Finally, regarding the results of the older children, one could argue that the discrepancy in fluency may lead children to attribute characteristics such as familiarity or in-group membership to the informant who used the fluent statement. In fact, recent studies have shown that familiarity and group membership influence testimony selection in young children (e.g., Corriveau and Harris, 2009b; MacDonald et al., 2013). In order to ensure that children’s choices were not linked to a preference for the informant whose message was more fluent, a preference question was also introduced in Experiment 2.

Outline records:
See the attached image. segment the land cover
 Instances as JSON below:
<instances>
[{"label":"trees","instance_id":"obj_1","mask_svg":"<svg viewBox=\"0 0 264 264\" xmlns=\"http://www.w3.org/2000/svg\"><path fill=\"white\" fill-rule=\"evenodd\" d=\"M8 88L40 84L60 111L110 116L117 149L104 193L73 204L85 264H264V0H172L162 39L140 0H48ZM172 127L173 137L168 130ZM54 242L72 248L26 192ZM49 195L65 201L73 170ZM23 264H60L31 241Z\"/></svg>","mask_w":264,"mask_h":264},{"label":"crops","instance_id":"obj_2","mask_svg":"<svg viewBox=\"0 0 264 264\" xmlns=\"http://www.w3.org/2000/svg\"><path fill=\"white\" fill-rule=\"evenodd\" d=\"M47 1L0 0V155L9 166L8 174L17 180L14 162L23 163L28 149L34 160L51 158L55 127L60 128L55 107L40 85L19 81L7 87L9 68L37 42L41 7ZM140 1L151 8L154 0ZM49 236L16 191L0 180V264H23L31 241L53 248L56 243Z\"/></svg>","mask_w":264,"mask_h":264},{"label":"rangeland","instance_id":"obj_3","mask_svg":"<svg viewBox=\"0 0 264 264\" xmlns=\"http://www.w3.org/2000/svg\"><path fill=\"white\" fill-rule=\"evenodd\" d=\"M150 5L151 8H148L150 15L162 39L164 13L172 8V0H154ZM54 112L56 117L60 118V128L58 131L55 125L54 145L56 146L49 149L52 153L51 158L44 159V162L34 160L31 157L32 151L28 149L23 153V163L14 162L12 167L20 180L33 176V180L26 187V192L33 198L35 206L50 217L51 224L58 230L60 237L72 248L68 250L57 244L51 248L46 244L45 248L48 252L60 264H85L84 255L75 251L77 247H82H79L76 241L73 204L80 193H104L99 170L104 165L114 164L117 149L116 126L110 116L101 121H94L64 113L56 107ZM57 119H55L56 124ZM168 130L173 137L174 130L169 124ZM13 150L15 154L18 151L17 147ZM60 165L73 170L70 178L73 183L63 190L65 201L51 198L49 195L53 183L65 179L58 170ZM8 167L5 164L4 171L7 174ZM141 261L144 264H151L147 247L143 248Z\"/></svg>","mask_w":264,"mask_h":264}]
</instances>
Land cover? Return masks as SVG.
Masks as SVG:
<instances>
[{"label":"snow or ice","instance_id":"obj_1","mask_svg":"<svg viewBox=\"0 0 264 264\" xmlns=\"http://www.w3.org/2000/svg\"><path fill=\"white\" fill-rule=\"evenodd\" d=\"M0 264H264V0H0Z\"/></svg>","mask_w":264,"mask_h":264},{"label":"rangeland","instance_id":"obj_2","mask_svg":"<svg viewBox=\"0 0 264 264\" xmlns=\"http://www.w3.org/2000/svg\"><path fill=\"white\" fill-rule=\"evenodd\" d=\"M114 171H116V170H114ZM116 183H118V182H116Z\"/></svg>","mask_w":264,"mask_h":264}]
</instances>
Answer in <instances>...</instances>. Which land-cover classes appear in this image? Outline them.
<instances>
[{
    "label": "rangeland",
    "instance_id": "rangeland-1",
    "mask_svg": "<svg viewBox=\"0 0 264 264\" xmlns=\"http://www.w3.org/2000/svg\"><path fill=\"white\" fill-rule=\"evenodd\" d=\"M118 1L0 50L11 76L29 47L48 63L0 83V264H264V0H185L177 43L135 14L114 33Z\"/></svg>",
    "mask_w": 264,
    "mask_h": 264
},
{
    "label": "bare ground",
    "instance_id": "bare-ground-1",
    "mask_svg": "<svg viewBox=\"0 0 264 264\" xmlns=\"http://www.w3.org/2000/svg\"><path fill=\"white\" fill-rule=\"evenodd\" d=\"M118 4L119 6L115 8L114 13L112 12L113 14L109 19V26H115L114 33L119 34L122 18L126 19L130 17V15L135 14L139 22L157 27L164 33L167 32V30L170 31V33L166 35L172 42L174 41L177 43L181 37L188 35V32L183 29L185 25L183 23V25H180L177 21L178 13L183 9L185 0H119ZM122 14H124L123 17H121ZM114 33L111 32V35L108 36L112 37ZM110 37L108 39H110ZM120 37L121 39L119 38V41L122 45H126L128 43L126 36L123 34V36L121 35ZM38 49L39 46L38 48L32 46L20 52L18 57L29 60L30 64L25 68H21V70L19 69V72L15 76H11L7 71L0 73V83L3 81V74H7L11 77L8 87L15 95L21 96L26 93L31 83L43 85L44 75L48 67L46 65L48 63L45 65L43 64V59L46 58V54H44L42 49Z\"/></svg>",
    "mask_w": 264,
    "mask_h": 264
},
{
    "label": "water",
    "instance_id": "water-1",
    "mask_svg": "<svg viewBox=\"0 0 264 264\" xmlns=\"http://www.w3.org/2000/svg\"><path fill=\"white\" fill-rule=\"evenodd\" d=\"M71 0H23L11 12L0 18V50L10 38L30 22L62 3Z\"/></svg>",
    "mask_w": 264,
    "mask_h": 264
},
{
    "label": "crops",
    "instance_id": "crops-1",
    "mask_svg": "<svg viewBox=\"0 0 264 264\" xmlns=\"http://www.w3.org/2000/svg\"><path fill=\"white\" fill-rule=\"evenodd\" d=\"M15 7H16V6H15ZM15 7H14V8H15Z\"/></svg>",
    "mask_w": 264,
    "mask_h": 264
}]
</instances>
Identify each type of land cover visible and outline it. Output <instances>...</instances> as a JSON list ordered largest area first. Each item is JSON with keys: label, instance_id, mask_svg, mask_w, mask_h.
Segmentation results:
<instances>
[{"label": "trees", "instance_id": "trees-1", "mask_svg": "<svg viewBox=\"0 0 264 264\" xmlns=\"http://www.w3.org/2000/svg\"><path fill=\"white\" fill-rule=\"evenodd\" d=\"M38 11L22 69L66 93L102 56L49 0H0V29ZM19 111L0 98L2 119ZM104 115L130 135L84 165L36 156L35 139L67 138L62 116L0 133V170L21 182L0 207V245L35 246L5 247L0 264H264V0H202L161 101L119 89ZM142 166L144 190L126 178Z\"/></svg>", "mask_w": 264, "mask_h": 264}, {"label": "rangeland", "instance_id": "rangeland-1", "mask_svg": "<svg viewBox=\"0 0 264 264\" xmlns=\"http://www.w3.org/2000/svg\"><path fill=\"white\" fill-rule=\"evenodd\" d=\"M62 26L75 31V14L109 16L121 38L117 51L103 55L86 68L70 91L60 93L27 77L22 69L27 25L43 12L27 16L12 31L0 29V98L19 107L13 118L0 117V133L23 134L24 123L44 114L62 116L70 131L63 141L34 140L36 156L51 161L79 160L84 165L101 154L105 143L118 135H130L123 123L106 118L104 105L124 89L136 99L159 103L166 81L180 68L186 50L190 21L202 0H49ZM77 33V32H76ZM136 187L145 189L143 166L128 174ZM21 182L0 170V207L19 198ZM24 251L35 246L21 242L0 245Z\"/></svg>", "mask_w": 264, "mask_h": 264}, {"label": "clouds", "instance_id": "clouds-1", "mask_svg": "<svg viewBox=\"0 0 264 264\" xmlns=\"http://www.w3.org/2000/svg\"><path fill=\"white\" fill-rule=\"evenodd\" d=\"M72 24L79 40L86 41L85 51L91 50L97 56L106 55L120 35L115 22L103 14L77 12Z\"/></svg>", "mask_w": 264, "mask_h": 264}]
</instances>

Stated task 1:
Render this sentence from the passage on informant fluency into Spanish: "In fact, recent studies have shown that familiarity and group membership influence testimony selection in young children (e.g., Corriveau and Harris, 2009b; MacDonald et al., 2013)."
Stated task 2:
Return the words of the passage on informant fluency, starting with "Finally, regarding the" and going on through "in Experiment 2.".
The records come from a separate source.

Worked solution 1:
De hecho, estudios recientes han demostrado que la familiaridad y la pertenencia a un grupo influyen en la selección de testimonios en niños pequeños (p. ej., Corriveau y Harris, 2009b; MacDonald et al., 2013).

Worked solution 2:
Finally, regarding the results of the older children, one could argue that the discrepancy in fluency may lead children to attribute characteristics such as familiarity or in-group membership to the informant who used the fluent statement. In fact, recent studies have shown that familiarity and group membership influence testimony selection in young children (e.g., Corriveau and Harris, 2009b; MacDonald et al., 2013). In order to ensure that children’s choices were not linked to a preference for the informant whose message was more fluent, a preference question was also introduced in Experiment 2.